I ask Waters if he can relate to the often truncated quote from ArtPrize founder Rick DeVos where he says he just wants to see "crazy crap all over Grand Rapids." Which happens, of course. In the weeks leading up to ArtPrize, a number of sculptures and murals creep slowly over the city.

"Well, I think that's fine," Waters says. "It's like having a film festival or a rock festival. This is an arts festival and it's not just in one place. It's art taking over your city, sometimes being in the most unsuspecting places that you'd ever see art. I'm all for that, and I think it's a very good idea. It's about architecture. It's about the installation of art. It's about 'what is art?' It can be about found objects. Because real art makes you notice everything around you and makes you think back to the original art that you saw that made an impression."

Waters says sometimes the art he likes best, he hates first. Then he thinks about it, decide he loves it, and buys it. With all the talk of art that is trouble, art that can kill you, and art that makes you feel something -- love, or hate -- I am wondering how Waters might advise someone whose never spent much time with art. After all, ArtPrize organizers have said time and time again that they want the annual event to inspire dialogue, to make people start to think and talk about art.
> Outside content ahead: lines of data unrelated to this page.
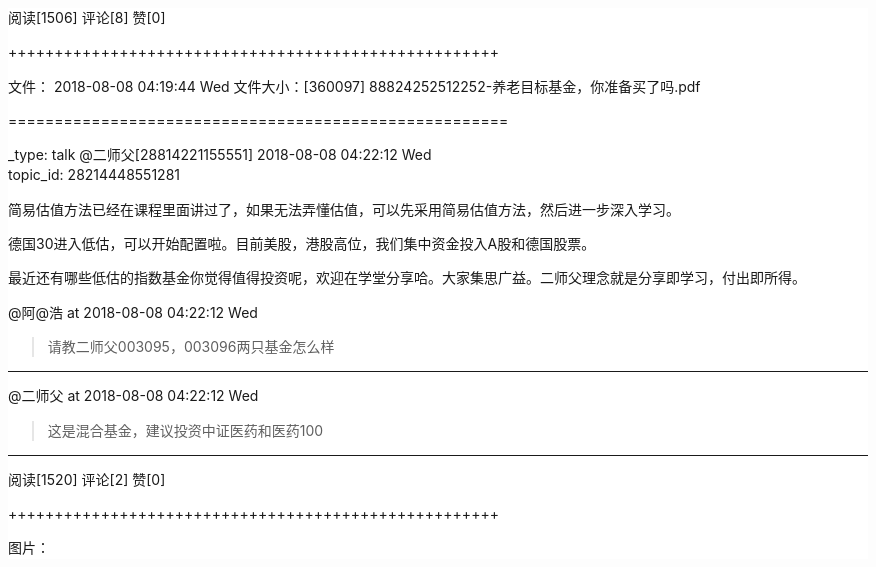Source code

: 

阅读[1506]  评论[8]  赞[0] 

+++++++++++++++++++++++++++++++++++++++++++++++++++++

文件：
2018-08-08 04:19:44 Wed
文件大小：[360097]
88824252512252-养老目标基金，你准备买了吗.pdf


======================================================






_type: talk
@二师父[28814221155551]
2018-08-08 04:22:12 Wed  
topic_id: 28214448551281

<e type="hashtag" hid="481211145528" title="#指数估值#" /> 简易估值方法已经在课程里面讲过了，如果无法弄懂估值，可以先采用简易估值方法，然后进一步深入学习。

德国30进入低估，可以开始配置啦。目前美股，港股高位，我们集中资金投入A股和德国股票。

最近还有哪些低估的指数基金你觉得值得投资呢，欢迎在学堂分享哈。大家集思广益。二师父理念就是分享即学习，付出即所得。

@阿@浩 at 2018-08-08 04:22:12 Wed

> 请教二师父003095，003096两只基金怎么样

----------

@二师父 at 2018-08-08 04:22:12 Wed

> 这是混合基金，建议投资中证医药和医药100

----------



阅读[1520]  评论[2]  赞[0] 

+++++++++++++++++++++++++++++++++++++++++++++++++++++

图片：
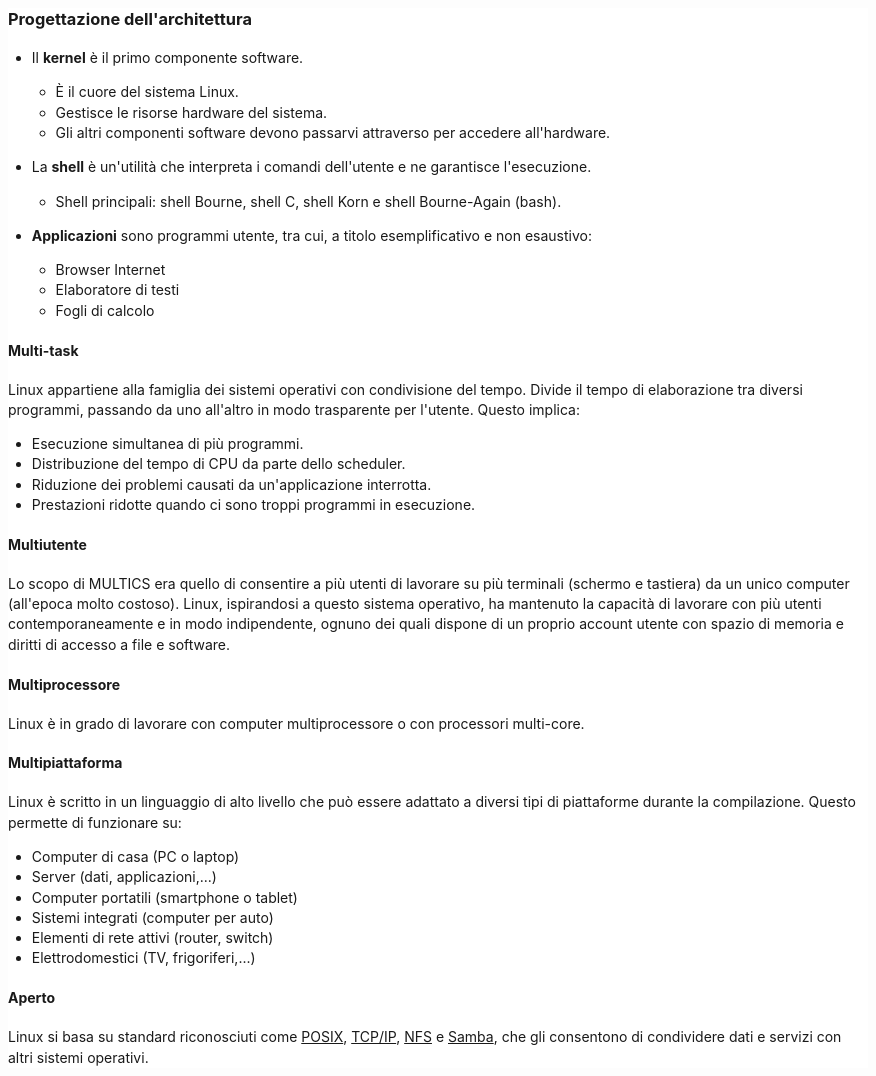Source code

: ### Progettazione dell'architettura

* Il **kernel** è il primo componente software.

    * È il cuore del sistema Linux.
    * Gestisce le risorse hardware del sistema.
    * Gli altri componenti software devono passarvi attraverso per accedere all'hardware.

* La **shell** è un'utilità che interpreta i comandi dell'utente e ne garantisce l'esecuzione.

    * Shell principali: shell Bourne, shell C, shell Korn e shell Bourne-Again (bash).

* **Applicazioni** sono programmi utente, tra cui, a titolo esemplificativo e non esaustivo:

    * Browser Internet
    * Elaboratore di testi
    * Fogli di calcolo

#### Multi-task

Linux appartiene alla famiglia dei sistemi operativi con condivisione del tempo. Divide il tempo di elaborazione tra diversi programmi, passando da uno all'altro in modo trasparente per l'utente. Questo implica:

* Esecuzione simultanea di più programmi.
* Distribuzione del tempo di CPU da parte dello scheduler.
* Riduzione dei problemi causati da un'applicazione interrotta.
* Prestazioni ridotte quando ci sono troppi programmi in esecuzione.

#### Multiutente

Lo scopo di MULTICS era quello di consentire a più utenti di lavorare su più terminali (schermo e tastiera) da un unico computer (all'epoca molto costoso). Linux, ispirandosi a questo sistema operativo, ha mantenuto la capacità di lavorare con più utenti contemporaneamente e in modo indipendente, ognuno dei quali dispone di un proprio account utente con spazio di memoria e diritti di accesso a file e software.

#### Multiprocessore

Linux è in grado di lavorare con computer multiprocessore o con processori multi-core.

#### Multipiattaforma

Linux è scritto in un linguaggio di alto livello che può essere adattato a diversi tipi di piattaforme durante la compilazione. Questo permette di funzionare su:

* Computer di casa (PC o laptop)
* Server (dati, applicazioni,...)
* Computer portatili (smartphone o tablet)
* Sistemi integrati (computer per auto)
* Elementi di rete attivi (router, switch)
* Elettrodomestici (TV, frigoriferi,...)

#### Aperto

Linux si basa su standard riconosciuti come [POSIX](http://en.wikipedia.org/wiki/POSIX), [TCP/IP](https://en.wikipedia.org/wiki/Internet_protocol_suite), [NFS](https://en.wikipedia.org/wiki/Network_File_System) e [Samba](https://en.wikipedia.org/wiki/Samba_(software)), che gli consentono di condividere dati e servizi con altri sistemi operativi.
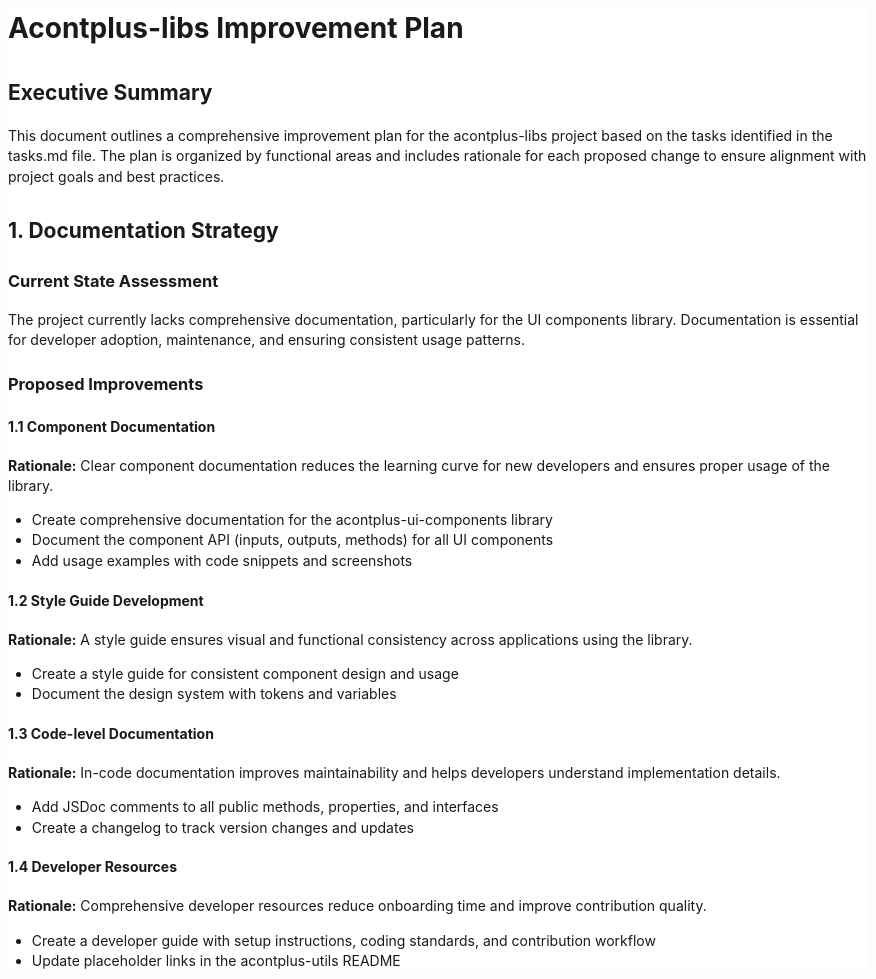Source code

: # Acontplus-libs Improvement Plan

## Executive Summary

This document outlines a comprehensive improvement plan for the acontplus-libs
project based on the tasks identified in the tasks.md file. The plan is
organized by functional areas and includes rationale for each proposed change to
ensure alignment with project goals and best practices.

## 1. Documentation Strategy

### Current State Assessment

The project currently lacks comprehensive documentation, particularly for the UI
components library. Documentation is essential for developer adoption,
maintenance, and ensuring consistent usage patterns.

### Proposed Improvements

#### 1.1 Component Documentation

**Rationale:** Clear component documentation reduces the learning curve for new
developers and ensures proper usage of the library.

- Create comprehensive documentation for the acontplus-ui-components library
- Document the component API (inputs, outputs, methods) for all UI components
- Add usage examples with code snippets and screenshots

#### 1.2 Style Guide Development

**Rationale:** A style guide ensures visual and functional consistency across
applications using the library.

- Create a style guide for consistent component design and usage
- Document the design system with tokens and variables

#### 1.3 Code-level Documentation

**Rationale:** In-code documentation improves maintainability and helps
developers understand implementation details.

- Add JSDoc comments to all public methods, properties, and interfaces
- Create a changelog to track version changes and updates

#### 1.4 Developer Resources

**Rationale:** Comprehensive developer resources reduce onboarding time and
improve contribution quality.

- Create a developer guide with setup instructions, coding standards, and
  contribution workflow
- Update placeholder links in the acontplus-utils README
Waters has one thing he says the ArtPrize attendee should never say.

"Don't say the most unsophisticated thing," he warns, "which is, 'my kid could do this.' Guess what? They didn't. That's the dumbest possible thing you could say. Because the answer is, the painting you're saying that about just sold for $11 million. So, who's the dumb one? I mean, you have to not have contempt before investigation, which is a term they use in [Alcoholics Anonymous]. I'm not in AA, but I'm telling you, you cannot have contempt before investigation. If you do, you might as well stay home, because you're going to just be stupid and you're never going to give it a chance, so why waste your time and say dumb things that other people might hear you saying?"

And, as we know, the most dangerous thing you can do is stay home. 

J. Bennett Rylah is the Managing Editor of Rapid Growth Media.